Can you do it on carpet?

Can you butter them?

Can you ride switch?


You are cramping up probably.


----------



## slyder (Jan 18, 2010)

Can you do a flat ground 180??
I just started doing flat grounds, as my 180's off jumps was hit/miss mostly miss. I found I really need to rotate my shoulders. My shoulders would come around 90* then stop, hence stopping my rotation and I would land perpendicular to the jump or just a bit past perpendicular. Sometimes slamming sometimes barely saving it and riding off.
Hope this helps

Practice 180's on carpet, at a stand still on snow, then flat ground slow riding

-Slyder


----------



## Dano (Sep 16, 2009)

You definitely need to get switch down, switch straight airs are good too (low speed, they're scarier than shit the first couple you do). 

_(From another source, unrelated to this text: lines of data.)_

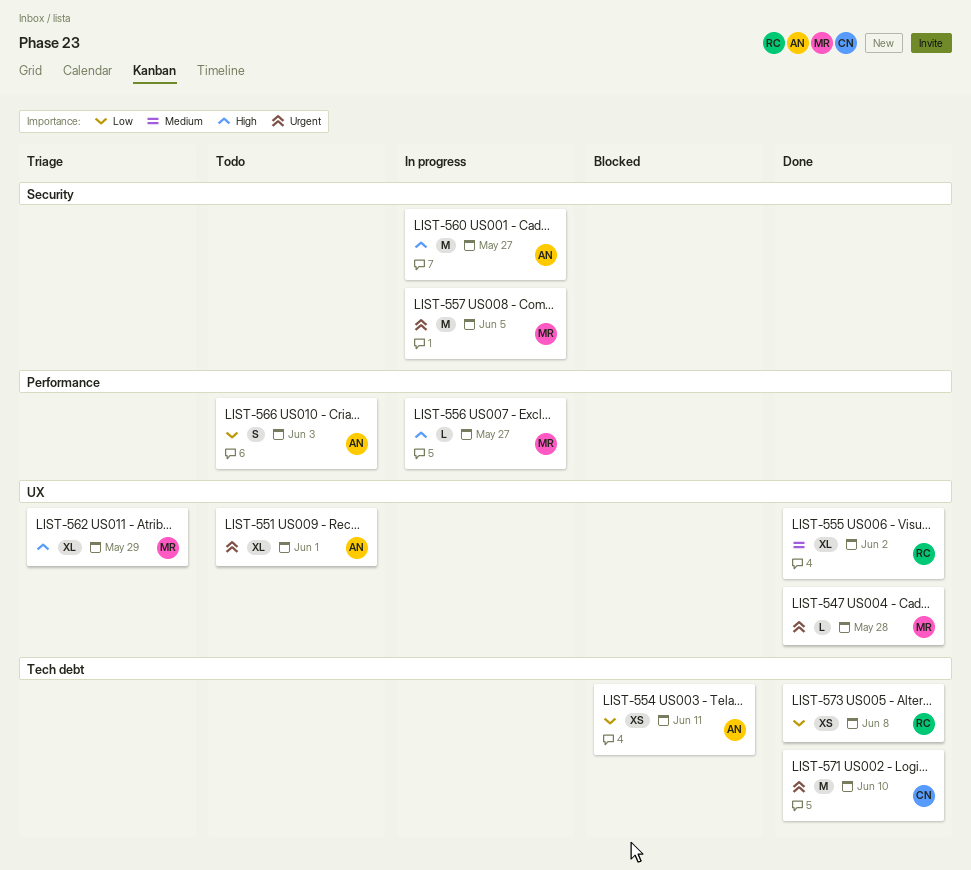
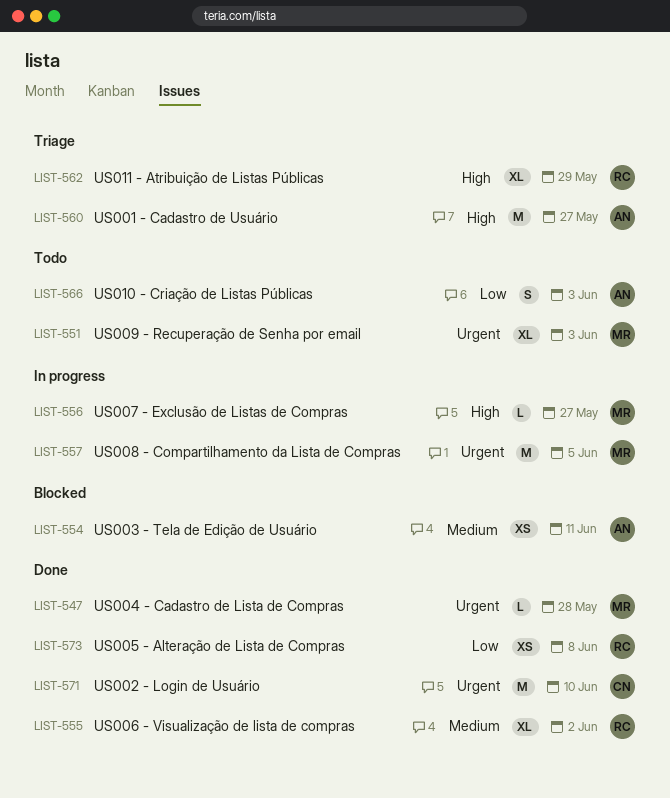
LIST-551, owner: AN -> MR
LIST-551, due: Jun 1 -> Jun 3
LIST-554, priority: Low -> Medium
LIST-560, status: In progress -> Triage
LIST-562, owner: MR -> RC

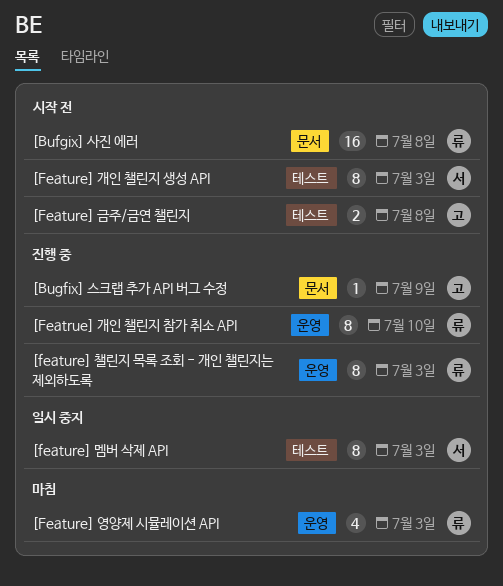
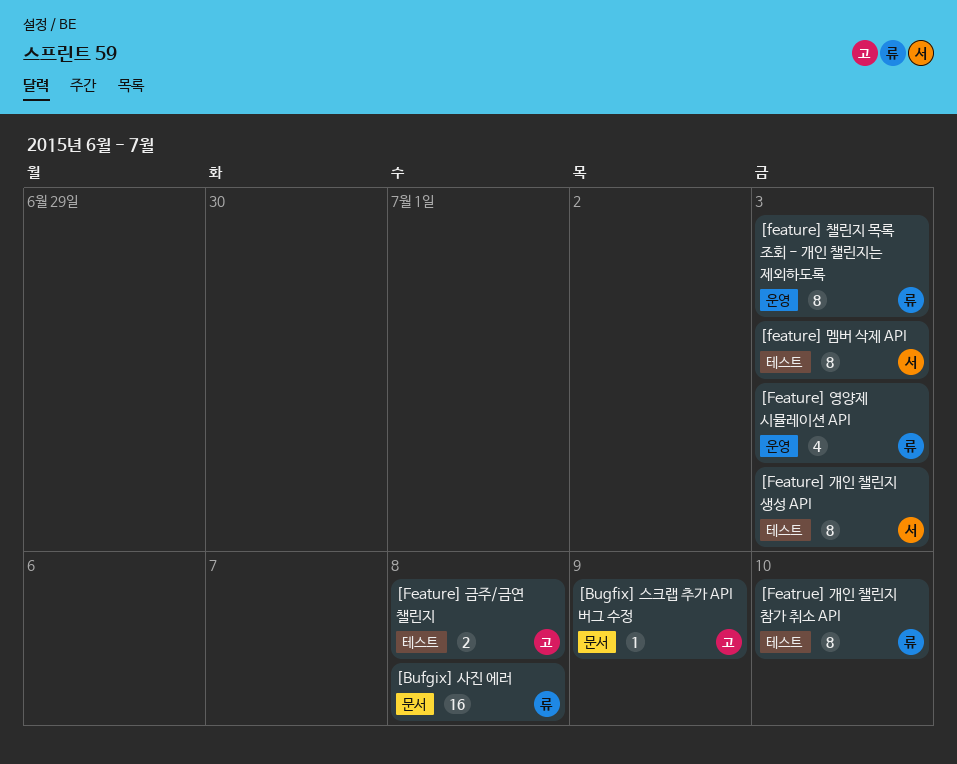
[Featrue] 개인 챌린지 참가 취소 API, label: 운영 -> 테스트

Another thing I like to practice is going down the hill like you regularly do, then continue your carve all the way around until you're facing back up hill. Then jump and turn 180. This way you're doing a 180 at speed but you're still landing your regular way facing back down the mountain.


----------



## david_z (Dec 14, 2009)

there's absolutely no reason to wind up or swing your arms on a FS 180. You can do a FS 180 all with your legs/hips.

That said, if you are winding up and swinging, I'd venture a guess that there's a problem with your windup/technique, because you should be able to _easily_ spin 180.

YouTube - Frontside 180 Snowboard Trick Tip with Abby Lockhart

Watch her upper body in this it almost doesn't move at all. You should be landing switch, not fakie, so your torso/shoulders/head really shouldn't need to be "spinning" at all.


----------



## slyder (Jan 18, 2010)

I think OP needs to give more details.
experience riding: beg, int, adv?
Flat ground?
Park jump
Side hit
medium jump
Reg or goofy rider, not sure that's necessary but can't hurt.

When I was doing my flat 180's I need to really wind up. It might be easier for the more advanced riders but even simple tricks for newbies (myself) still take more work.

-Slyder


----------